Evaluating Recursive Sets
Many computations (e.g., program analyses) are best expressed as recursively defined sets. For example, the set of paths in a graph can be defined recursively as follows:
- If there is an edge from A to B, then there is a path from A to B.
- If there is an edge from A to B and a path from B to C, then there is a path from A to C.
This set can be computed by applying these two rules iteratively. At each step of the iteration, knowing how the state changed in the last iteration can help speed up the program compared to a naïve approach. This is essentially a form of incrementalization. For example, for efficiently computing paths in a graph, you need to know which paths were found in the last iteration.

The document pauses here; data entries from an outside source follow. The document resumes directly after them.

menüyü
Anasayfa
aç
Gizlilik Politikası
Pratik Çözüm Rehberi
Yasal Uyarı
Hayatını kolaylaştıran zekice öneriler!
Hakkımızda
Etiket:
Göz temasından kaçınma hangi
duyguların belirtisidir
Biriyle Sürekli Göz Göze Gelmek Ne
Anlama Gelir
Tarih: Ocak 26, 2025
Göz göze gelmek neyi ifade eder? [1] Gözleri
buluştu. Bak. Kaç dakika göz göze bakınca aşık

Recursive set computations are often expressed in a logic programming language like Datalog. In this seminar topic, you will look at Datafun, a functional language inspired by Datalog. Datafun makes use of seminaïve evaluation, which is an incremental approach for computing recursive sets.
You will look at:
- What makes Datafun different from other functional languages,
- How seminaïve evaluation provides a speed-up,
- How Datafun's approach compares to Datalog, and
- What the limits and drawbacks are.
You will also write a small program that either
- Uses Datafun or Datalog (see Soufflé and Ascent) to implement a use case like graphs or program analysis, or
- Implements the core of seminaïve evaluation.